ITER construction site
ITER construction site

However, ITER is going to take the time to take momentum and bring us results we have been waiting for. The project has already suffered much criticism by politicians  who think the initiative is a complete waste of money with no promise. See, science never promises anything, but everything we already have is the promise of science. Larger ventures do mean extensive support.

Fusion Reactors Would Revolutionize the World

We think fusion as a giant target, which is not an understatement, but combined human efforts and time have tamed bigger giants. Science and technology helped conquer the furthest reaches of galaxies, it flung us into the air and even deeper into space. That’s only scratching the surface, we are living in the age Facebook, 4D printing, Augmented and Virtual Realities, Driverless cars, Crisper… the list is really long. We are living in the age where a machine can dream.

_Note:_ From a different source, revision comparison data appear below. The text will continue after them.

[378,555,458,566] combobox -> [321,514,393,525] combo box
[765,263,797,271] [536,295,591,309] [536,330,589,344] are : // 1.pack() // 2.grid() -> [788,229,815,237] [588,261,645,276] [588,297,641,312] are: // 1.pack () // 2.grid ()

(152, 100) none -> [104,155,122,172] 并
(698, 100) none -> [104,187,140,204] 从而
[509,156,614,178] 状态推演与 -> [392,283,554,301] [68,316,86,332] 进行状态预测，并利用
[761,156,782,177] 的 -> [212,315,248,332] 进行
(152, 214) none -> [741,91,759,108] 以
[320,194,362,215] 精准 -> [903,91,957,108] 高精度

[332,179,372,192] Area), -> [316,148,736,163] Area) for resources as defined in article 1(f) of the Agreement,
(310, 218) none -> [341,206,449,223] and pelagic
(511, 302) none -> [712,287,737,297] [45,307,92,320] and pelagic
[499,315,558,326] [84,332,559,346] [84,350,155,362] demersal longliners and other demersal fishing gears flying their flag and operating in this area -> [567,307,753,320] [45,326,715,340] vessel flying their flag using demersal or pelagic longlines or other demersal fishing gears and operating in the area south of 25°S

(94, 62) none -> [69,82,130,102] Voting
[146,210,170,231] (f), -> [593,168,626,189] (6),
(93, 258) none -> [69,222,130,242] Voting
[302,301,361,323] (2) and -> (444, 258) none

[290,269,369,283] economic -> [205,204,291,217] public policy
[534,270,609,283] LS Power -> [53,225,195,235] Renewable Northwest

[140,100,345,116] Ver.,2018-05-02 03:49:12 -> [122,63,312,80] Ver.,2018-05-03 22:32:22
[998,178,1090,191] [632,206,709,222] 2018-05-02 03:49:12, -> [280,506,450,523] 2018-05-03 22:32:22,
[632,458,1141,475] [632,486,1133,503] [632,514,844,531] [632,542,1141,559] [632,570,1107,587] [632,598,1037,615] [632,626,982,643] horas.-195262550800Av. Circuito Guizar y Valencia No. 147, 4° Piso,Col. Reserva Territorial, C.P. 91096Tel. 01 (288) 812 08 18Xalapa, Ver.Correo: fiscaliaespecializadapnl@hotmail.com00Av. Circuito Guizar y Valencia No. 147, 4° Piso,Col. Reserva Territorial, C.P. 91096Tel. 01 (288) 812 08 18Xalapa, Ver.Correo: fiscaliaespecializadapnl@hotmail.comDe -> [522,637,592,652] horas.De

Sequencing of human genome took over $3 billion when Human Genome Project was approved back in 1990s. Today it can be achieved under $1000 dollars and soon you will be able to know the code of your life for the price of your phone. There are many analogous examples of how technological ventures become less expensive over time, same applies to fusion reactors.

The Tokamak Fusion Test Reactor in 1989
The Tokamak Fusion Test Reactor in 1989

ITER is estimated to cost over $14 billion dollars including the $3.9 billion that the US is contributing alone. All this funding is aimed at achieving a working fusion lab, which will serve as a model to make smarter nuclear fusion plants. Over the time, fusion reactors will become smaller and easier to build. Perhaps further in the future, we would be able to build fusion engines to drive transportation.

Fusion is An Inevitable But The Hard to Achieve Answer to Global Energy Crises

Scientists say that they can power the world with fusion-powered vacuum-sealed mini-stars that would be fueled by nothing but (hydrogen in) oceans, which are virtually inexhaustible. Moreover, there would be no threat of radioactive waste to endanger urban populations. The only challenge is making the very first commercially usable fusion reactor.

While the US hasn’t set any date to go Fusion, China, and South Korea are planning to put fusion online by 2040. Conspiracy theorists say that research cuts and slow progress of fusion reactors has something to do with billionaire multi-national oil companies, which if even not true does extrapolate that working fusion reactors mean lesser places (or none) to sell the fuel. But there is no proof against them.

All we can hope is that ITER and its successors would tackle the global energy crises and no part of the world would ever have to go dark again. Good things in the world never die, so if our hopes are high. One day, the power of the sun will yield to humanity.